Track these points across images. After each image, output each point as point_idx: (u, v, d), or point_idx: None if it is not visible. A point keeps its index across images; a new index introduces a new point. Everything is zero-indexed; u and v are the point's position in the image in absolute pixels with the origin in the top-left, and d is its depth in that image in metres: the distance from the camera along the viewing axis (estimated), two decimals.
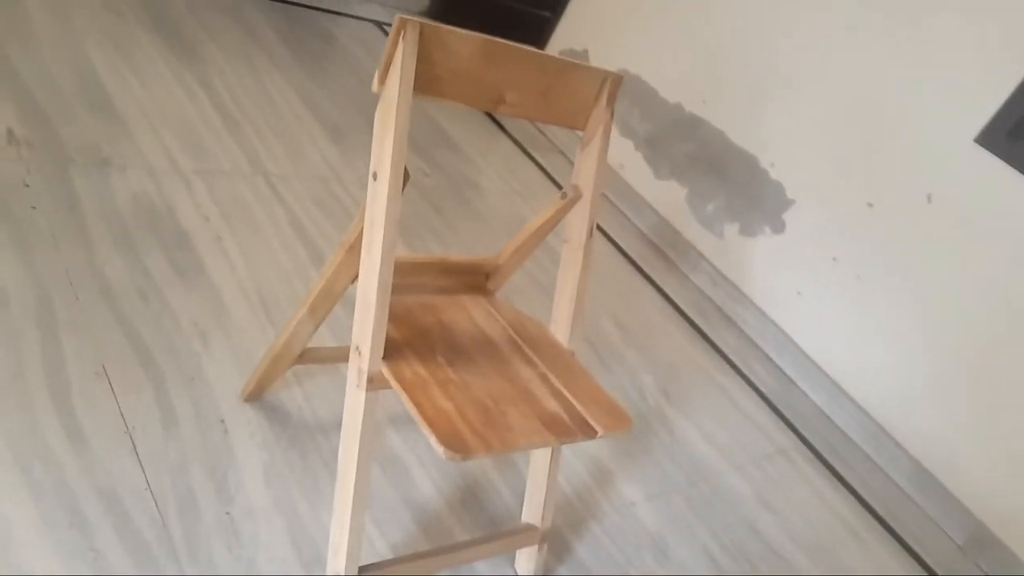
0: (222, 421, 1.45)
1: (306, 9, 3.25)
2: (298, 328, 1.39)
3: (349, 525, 1.18)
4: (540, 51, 1.24)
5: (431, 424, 1.08)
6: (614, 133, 3.09)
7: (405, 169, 1.15)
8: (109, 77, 2.18)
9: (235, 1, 2.98)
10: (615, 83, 1.33)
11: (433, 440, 1.06)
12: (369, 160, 1.14)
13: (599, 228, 2.84)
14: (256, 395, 1.53)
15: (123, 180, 1.86)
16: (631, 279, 2.66)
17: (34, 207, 1.66)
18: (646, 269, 2.75)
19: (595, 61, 3.17)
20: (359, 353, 1.15)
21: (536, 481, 1.44)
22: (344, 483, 1.18)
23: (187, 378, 1.49)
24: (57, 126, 1.91)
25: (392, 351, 1.18)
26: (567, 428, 1.19)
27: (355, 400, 1.16)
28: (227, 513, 1.31)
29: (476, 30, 1.17)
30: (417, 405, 1.10)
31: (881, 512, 2.17)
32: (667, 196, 2.92)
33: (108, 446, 1.31)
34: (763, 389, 2.43)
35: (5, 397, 1.30)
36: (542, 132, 3.33)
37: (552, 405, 1.23)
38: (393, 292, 1.32)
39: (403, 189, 1.16)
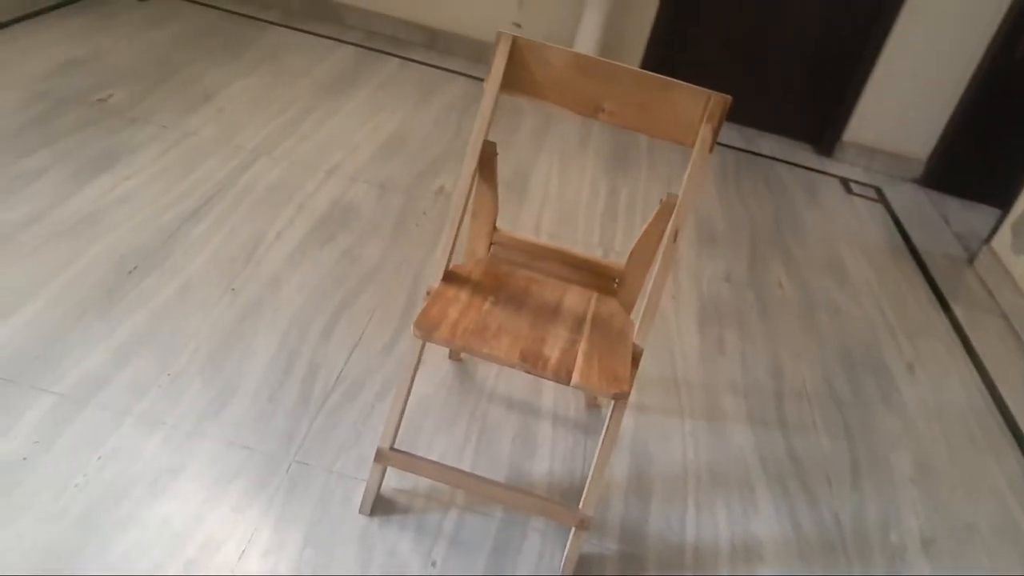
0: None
1: (766, 159, 3.59)
2: None
3: (390, 410, 1.50)
4: (635, 68, 1.46)
5: (423, 314, 1.37)
6: None
7: (491, 144, 1.50)
8: (538, 175, 2.93)
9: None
10: (718, 103, 1.44)
11: (413, 321, 1.35)
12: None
13: (989, 385, 2.40)
14: (456, 355, 1.94)
15: None
16: (994, 437, 2.17)
17: (417, 224, 2.44)
18: None
19: None
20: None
21: (591, 473, 1.50)
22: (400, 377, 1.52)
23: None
24: None
25: (457, 282, 1.50)
26: (541, 365, 1.32)
27: None
28: (373, 406, 1.75)
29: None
30: (426, 306, 1.40)
31: None
32: None
33: (340, 343, 1.90)
34: None
35: (311, 306, 2.01)
36: (986, 287, 2.92)
37: (551, 352, 1.37)
38: (519, 266, 1.65)
39: (490, 162, 1.52)
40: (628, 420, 1.91)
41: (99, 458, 1.50)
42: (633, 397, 1.98)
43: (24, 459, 1.46)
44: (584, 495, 1.48)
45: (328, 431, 1.67)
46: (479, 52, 3.78)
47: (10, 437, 1.50)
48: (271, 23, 3.68)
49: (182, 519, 1.43)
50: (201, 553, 1.38)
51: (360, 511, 1.52)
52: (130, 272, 1.96)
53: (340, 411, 1.72)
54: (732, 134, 3.73)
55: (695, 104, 1.45)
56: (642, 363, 2.08)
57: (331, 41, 3.66)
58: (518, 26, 3.71)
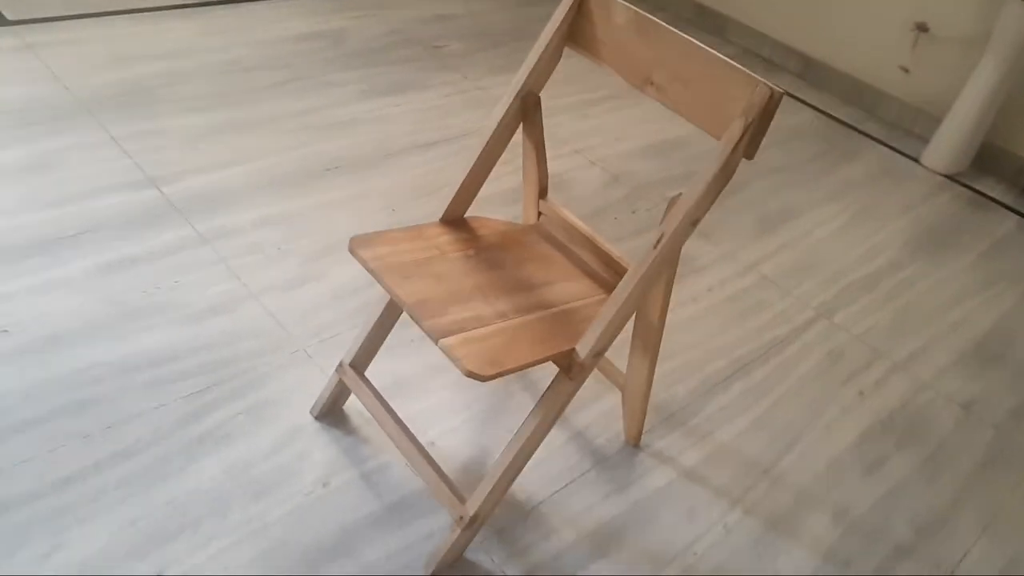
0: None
1: None
2: None
3: (361, 329, 1.50)
4: (690, 38, 1.21)
5: (373, 233, 1.35)
6: None
7: (534, 96, 1.39)
8: (807, 219, 2.52)
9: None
10: (762, 96, 1.12)
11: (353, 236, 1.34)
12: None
13: None
14: None
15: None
16: None
17: (615, 218, 2.31)
18: None
19: None
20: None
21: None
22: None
23: None
24: None
25: (459, 228, 1.44)
26: (427, 315, 1.21)
27: None
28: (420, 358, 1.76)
29: None
30: (386, 230, 1.37)
31: None
32: None
33: None
34: None
35: None
36: None
37: (459, 314, 1.24)
38: (552, 243, 1.53)
39: (533, 118, 1.40)
40: (662, 477, 1.60)
41: (176, 281, 1.78)
42: (692, 460, 1.65)
43: (133, 261, 1.82)
44: (475, 491, 1.31)
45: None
46: (853, 92, 3.35)
47: (141, 245, 1.87)
48: None
49: (176, 345, 1.63)
50: (160, 374, 1.57)
51: (310, 411, 1.57)
52: (327, 170, 2.25)
53: (392, 345, 1.76)
54: None
55: (738, 91, 1.16)
56: (743, 439, 1.71)
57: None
58: (905, 70, 3.19)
+ + + +
_TASK ITEM_:
Exclude the pictures and give back the rest of the data above exactly as written.

_EXERCISE RESULT_:
Track these points across images. After each image, output each point as point_idx: (u, v, d), or point_idx: None if it is not visible. A point keeps its index across images; a new index introduces a new point. Everything is zero-indexed; u and v are the point's position in the image in absolute pixels with the origin in the top-left, and d is its depth in that image in metres: the distance from the camera along the viewing axis (estimated), two decimals.
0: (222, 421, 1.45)
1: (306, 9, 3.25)
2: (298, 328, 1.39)
3: (349, 525, 1.18)
4: (540, 51, 1.24)
5: (431, 424, 1.08)
6: (614, 133, 3.09)
7: (405, 169, 1.15)
8: (109, 77, 2.18)
9: (235, 1, 2.98)
10: (615, 83, 1.33)
11: (433, 440, 1.06)
12: (369, 160, 1.14)
13: (599, 228, 2.84)
14: (256, 395, 1.53)
15: (123, 180, 1.86)
16: (631, 279, 2.66)
17: (34, 207, 1.66)
18: (646, 269, 2.75)
19: (595, 61, 3.17)
20: (359, 353, 1.15)
21: (536, 481, 1.44)
22: (344, 483, 1.18)
23: (187, 378, 1.49)
24: (57, 126, 1.91)
25: (392, 351, 1.18)
26: (567, 428, 1.19)
27: (355, 400, 1.16)
28: (227, 513, 1.31)
29: (476, 30, 1.17)
30: (417, 405, 1.10)
31: (881, 512, 2.17)
32: (667, 196, 2.92)
33: (108, 446, 1.31)
34: (763, 389, 2.43)
35: (5, 397, 1.30)
36: (542, 132, 3.33)
37: (552, 405, 1.23)
38: (393, 292, 1.32)
39: (403, 189, 1.16)
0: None
1: (766, 159, 3.59)
2: None
3: (390, 410, 1.50)
4: (635, 68, 1.46)
5: (423, 314, 1.37)
6: None
7: (491, 144, 1.50)
8: (538, 175, 2.93)
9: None
10: (718, 103, 1.44)
11: (413, 321, 1.35)
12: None
13: (989, 385, 2.40)
14: (456, 355, 1.94)
15: None
16: (994, 437, 2.17)
17: (417, 224, 2.44)
18: None
19: None
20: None
21: (591, 473, 1.50)
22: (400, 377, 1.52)
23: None
24: None
25: (457, 282, 1.50)
26: (541, 365, 1.32)
27: None
28: (373, 406, 1.75)
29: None
30: (426, 306, 1.40)
31: None
32: None
33: (340, 343, 1.90)
34: None
35: (311, 306, 2.01)
36: (986, 287, 2.92)
37: (551, 352, 1.37)
38: (519, 266, 1.65)
39: (490, 162, 1.52)
40: (628, 420, 1.91)
41: (99, 458, 1.50)
42: (633, 397, 1.98)
43: (24, 459, 1.46)
44: (584, 495, 1.48)
45: (328, 431, 1.67)
46: (479, 52, 3.78)
47: (10, 437, 1.50)
48: (271, 23, 3.68)
49: (182, 519, 1.43)
50: (201, 553, 1.38)
51: (360, 511, 1.52)
52: (130, 272, 1.96)
53: (340, 411, 1.72)
54: (732, 134, 3.73)
55: (695, 104, 1.45)
56: (642, 363, 2.08)
57: (331, 41, 3.66)
58: (518, 26, 3.71)
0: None
1: None
2: None
3: (361, 329, 1.50)
4: (690, 38, 1.21)
5: (373, 233, 1.35)
6: None
7: (534, 96, 1.39)
8: (807, 219, 2.52)
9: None
10: (762, 96, 1.12)
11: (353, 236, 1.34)
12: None
13: None
14: None
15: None
16: None
17: (615, 218, 2.31)
18: None
19: None
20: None
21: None
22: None
23: None
24: None
25: (459, 228, 1.44)
26: (427, 315, 1.21)
27: None
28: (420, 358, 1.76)
29: None
30: (386, 230, 1.37)
31: None
32: None
33: None
34: None
35: None
36: None
37: (459, 314, 1.24)
38: (552, 243, 1.53)
39: (533, 118, 1.40)
40: (662, 477, 1.60)
41: (176, 281, 1.78)
42: (692, 460, 1.65)
43: (133, 261, 1.82)
44: (475, 491, 1.31)
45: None
46: (853, 92, 3.35)
47: (141, 245, 1.87)
48: None
49: (176, 345, 1.63)
50: (160, 374, 1.57)
51: (310, 411, 1.57)
52: (327, 170, 2.25)
53: (392, 345, 1.76)
54: None
55: (738, 91, 1.16)
56: (743, 439, 1.71)
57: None
58: (905, 70, 3.19)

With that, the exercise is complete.